_TEXT PASSAGE_:
R: DIME (Differential Identification using Mixtures Ensemble)

DIME {DIME}

R Documentation

DIME (Differential Identification using Mixtures Ensemble)

Description

A robust differential identification method that considers ensemble of finite mixture models combined with a local false discovery rate (fdr) for analyzing ChIP-seq data comparing two samples.
This package can also be used to identify differential in other high throughput data such as microarray, methylation etc.

Usage

DIME(data, avg = NULL, gng.K = 2, gng.weights = NULL, gng.weights.cutoff= -1.345,
  gng.pi = NULL, gng.mu = NULL, 
  gng.sigma = NULL, gng.beta = NULL, gng.tol = 1e-05, gng.max.iter = 2000, 
  gng.th = NULL, gng.rep = 15, gng.fdr.cutoff = 0.1, 
  gng.sigma.diff.cutoff = NULL, gng.mu.diff.cutoff = NULL, 
  gng.var.thres = 1e2, gng.min.sd = NULL,
  inudge.K = 2, inudge.weights = NULL, inudge.weights.cutoff = -1.345, 
  inudge.pi = NULL, inudge.mu = NULL,
  inudge.sigma = NULL, inudge.tol = 1e-05, inudge.max.iter = 2000,
  inudge.z = NULL, inudge.rep = 15, inudge.fdr.cutoff = 0.1, 
  inudge.sigma.diff.cutoff = NULL, inudge.mu.diff.cutoff = NULL, 
  inudge.var.thres = 1e2, inudge.min.sd = NULL,
  nudge.z = NULL, nudge.tol = 1e-05, nudge.max.iter = 2000, 
  nudge.mu = NULL, nudge.sigma = NULL, nudge.rep = 15, 
  nudge.fdr.cutoff = 0.1, nudge.weights = NULL, nudge.weights.cutoff = -1.345, 
  nudge.pi = NULL)

Arguments

`data`	an R list of vector of normalized difference (log ratios). Each element can correspond to a particular chromosome. User can construct their own list containing only the chromosome(s) they want to analyze.
`avg`	optional R list of vector of mean data (or log intensities). Each element can correspond to a particular chromosome in data. Only required when any one of huber weight (lower, upper or full) is selected.
`gng.K`	optional maximum number of normal component that will be fitted in GNG model. For example: gng.K=2 will fit a model with 1 and 2 normal components and select the best k.
`gng.weights`	optional weights to be used for robust fitting. Can be a matrix the same length as data with each row correspond to weights to be used in each repetition or a character description of the huber-type method to be employed: "lower" - only value below cutoff are weighted,\ "upper" - only value above cutoff are weighted,\ "full" - both values above and below the cutoff are weighted,\ If selected, mean of data (avg) is required.
`gng.weights.cutoff`	optional cutoff to be used with the Huber weighting scheme.
`gng.pi`	optional matrix containing initial estimates for proportion of the GNG mixture components. Each row is the initial pi to be used in each repetition. Each row must have gng.K+2 entries. The first and last entries are for the estimates of negative and positive exponentials, respectively. The middle k entries are for normal components.
`gng.mu`	optional matrix containing initial estimates of the Gaussian means in GNG model. Each row is the initial means to be used in each repetition. Each row must have gng.K entries.

Data items:
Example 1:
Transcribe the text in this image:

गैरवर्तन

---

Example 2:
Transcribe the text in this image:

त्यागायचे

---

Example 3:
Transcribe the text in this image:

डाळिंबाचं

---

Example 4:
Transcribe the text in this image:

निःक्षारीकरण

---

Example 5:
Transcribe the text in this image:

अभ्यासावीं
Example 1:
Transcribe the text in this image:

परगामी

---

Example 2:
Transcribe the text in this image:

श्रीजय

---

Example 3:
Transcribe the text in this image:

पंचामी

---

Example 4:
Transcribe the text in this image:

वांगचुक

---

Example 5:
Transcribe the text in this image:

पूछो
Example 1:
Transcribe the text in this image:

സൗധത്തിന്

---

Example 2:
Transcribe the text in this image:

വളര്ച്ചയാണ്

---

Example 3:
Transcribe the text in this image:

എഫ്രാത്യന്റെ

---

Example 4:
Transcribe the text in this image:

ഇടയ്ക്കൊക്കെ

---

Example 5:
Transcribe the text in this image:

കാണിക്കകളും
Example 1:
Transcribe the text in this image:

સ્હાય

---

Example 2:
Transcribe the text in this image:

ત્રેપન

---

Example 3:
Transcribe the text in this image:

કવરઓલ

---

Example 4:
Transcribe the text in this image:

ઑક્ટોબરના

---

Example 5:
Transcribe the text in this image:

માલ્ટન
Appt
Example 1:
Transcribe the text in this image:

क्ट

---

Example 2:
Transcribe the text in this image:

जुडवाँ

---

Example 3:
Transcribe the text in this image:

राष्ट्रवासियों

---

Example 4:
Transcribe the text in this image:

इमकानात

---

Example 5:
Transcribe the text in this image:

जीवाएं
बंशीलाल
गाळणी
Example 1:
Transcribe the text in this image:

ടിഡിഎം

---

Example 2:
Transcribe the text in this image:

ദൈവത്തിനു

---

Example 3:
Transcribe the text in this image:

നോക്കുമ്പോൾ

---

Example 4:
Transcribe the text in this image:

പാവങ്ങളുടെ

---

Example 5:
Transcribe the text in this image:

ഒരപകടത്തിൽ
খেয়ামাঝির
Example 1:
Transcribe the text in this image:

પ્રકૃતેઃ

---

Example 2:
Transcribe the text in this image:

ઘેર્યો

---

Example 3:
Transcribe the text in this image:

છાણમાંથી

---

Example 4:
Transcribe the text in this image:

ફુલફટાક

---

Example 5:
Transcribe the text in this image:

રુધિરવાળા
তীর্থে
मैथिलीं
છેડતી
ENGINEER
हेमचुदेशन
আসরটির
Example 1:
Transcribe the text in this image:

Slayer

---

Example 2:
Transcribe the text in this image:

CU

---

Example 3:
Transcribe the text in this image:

_THE TASK_: Please write out the DIME documentation word for word, from "A robust differential" up to and including "comparing two samples.". The rows were taken from a source other than the DIME documentation.

_CORRECT RESULT_:
A robust differential identification method that considers ensemble of finite mixture models combined with a local false discovery rate (fdr) for analyzing ChIP-seq data comparing two samples.